The nightmare scenario is that North Korea could ramp up its nuclear program, generate enough enriched uranium for 20 to 30 bombs per year, and start exporting the surplus, Reiss said.
“If it’s so difficult to stop the export of ballistic missiles, which are big and bulky, and we know where the production facilities are, we hope, how much more difficult is it going to be to stop the export of nuclear weapons-grade material or even assembled bombs?” Reiss said.
“This incident raises the question of how very difficult it is to stop the export of sensitive technology,” he added. “Is North Korea violating any laws by exporting these ballistic missiles? Absolutely not. So this is a useful step for the U.S., but it doesn’t solve the underlying problem.”
That approach may not go over well in South Korea, where anti-Americanism is on the rise and the lame-duck administration of President Kim Dae Jung favors a diplomatic resolution to the North Korean nuclear issues.

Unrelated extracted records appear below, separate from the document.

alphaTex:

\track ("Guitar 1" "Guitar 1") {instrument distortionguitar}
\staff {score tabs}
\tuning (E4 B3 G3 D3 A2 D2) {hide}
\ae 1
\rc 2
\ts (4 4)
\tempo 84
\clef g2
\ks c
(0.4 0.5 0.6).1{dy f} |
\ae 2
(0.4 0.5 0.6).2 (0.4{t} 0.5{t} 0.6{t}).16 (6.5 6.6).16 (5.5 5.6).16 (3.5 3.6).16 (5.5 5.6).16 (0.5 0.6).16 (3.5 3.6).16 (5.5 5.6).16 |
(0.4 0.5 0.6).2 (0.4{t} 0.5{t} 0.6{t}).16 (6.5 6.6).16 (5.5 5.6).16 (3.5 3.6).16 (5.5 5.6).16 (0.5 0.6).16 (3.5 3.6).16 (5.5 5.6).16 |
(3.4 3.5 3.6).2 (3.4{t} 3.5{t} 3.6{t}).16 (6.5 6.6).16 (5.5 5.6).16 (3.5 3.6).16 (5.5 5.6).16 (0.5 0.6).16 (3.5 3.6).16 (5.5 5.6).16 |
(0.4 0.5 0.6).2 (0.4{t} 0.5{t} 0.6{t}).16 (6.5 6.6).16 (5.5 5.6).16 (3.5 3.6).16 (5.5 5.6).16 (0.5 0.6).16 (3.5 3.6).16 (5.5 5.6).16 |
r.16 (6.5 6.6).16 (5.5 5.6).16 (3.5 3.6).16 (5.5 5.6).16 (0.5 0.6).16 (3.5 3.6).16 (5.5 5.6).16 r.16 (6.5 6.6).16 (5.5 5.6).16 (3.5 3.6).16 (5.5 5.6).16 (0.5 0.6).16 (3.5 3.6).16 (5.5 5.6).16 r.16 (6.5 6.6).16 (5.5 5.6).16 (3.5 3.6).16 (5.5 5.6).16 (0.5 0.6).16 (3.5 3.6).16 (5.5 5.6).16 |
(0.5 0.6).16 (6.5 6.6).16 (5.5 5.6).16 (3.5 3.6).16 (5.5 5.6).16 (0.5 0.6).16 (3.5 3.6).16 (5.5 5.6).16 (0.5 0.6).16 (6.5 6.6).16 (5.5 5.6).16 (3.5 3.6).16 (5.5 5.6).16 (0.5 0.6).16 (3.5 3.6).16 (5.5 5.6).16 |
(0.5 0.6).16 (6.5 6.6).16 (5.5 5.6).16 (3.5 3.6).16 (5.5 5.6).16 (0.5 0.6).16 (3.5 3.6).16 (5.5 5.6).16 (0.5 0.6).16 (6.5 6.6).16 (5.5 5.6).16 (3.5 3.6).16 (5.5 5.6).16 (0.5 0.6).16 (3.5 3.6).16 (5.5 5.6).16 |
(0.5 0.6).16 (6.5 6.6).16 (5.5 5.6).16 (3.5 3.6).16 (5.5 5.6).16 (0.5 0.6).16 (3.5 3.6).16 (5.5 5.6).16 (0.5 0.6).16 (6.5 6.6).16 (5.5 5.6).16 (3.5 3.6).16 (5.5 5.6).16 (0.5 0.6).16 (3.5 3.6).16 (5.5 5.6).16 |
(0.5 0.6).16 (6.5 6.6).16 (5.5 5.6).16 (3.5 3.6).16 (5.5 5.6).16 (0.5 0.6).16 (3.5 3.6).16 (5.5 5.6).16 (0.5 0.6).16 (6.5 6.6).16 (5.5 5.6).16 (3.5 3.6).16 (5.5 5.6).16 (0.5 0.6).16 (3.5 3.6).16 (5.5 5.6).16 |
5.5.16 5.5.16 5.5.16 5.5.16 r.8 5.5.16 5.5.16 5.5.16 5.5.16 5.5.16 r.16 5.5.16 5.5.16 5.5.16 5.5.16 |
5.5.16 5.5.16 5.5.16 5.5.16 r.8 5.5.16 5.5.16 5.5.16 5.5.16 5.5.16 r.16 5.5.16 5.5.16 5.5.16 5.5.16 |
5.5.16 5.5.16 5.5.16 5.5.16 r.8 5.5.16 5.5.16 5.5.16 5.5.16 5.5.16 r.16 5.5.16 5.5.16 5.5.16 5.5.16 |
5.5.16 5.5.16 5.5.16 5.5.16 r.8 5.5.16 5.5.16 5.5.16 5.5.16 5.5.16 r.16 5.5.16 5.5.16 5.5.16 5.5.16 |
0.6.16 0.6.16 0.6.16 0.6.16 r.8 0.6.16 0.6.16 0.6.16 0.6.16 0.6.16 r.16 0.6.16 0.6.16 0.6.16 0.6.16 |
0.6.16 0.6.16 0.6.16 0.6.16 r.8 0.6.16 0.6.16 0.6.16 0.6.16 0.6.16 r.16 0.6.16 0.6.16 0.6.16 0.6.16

Armitage met with Kim in Seoul on Tuesday to explain U.S. policy on Iraq and North Korea. A U.S. official said he briefed Kim on the ship situation before news of the intercept became public.
“We reaffirmed our common interest in finding a diplomatic solution to North Korea’s destabilizing pursuit of nuclear and other weapons,” Armitage said.
Kim apparently was unswayed by Armitage’s position that dialogue should not continue until the North has shown evidence of giving up its nuclear program. According to Kim’s spokeswoman, the president replied to Armitage, “We must strengthen diplomatic efforts.”
There was no official reaction early today to the ship’s interception. One prominent analyst with ties to the Kim administration said the export of Scuds to Yemen was nothing new.
“You wonder why the Bush administration is making this an issue at this particular time,” said Lee Jong Seok, an expert on North Korea. “It has been known for years that North Korea is exporting missiles. The United States is an exporter of missiles, too.”
Times staff writer Barbara Demick in Seoul contributed to this report.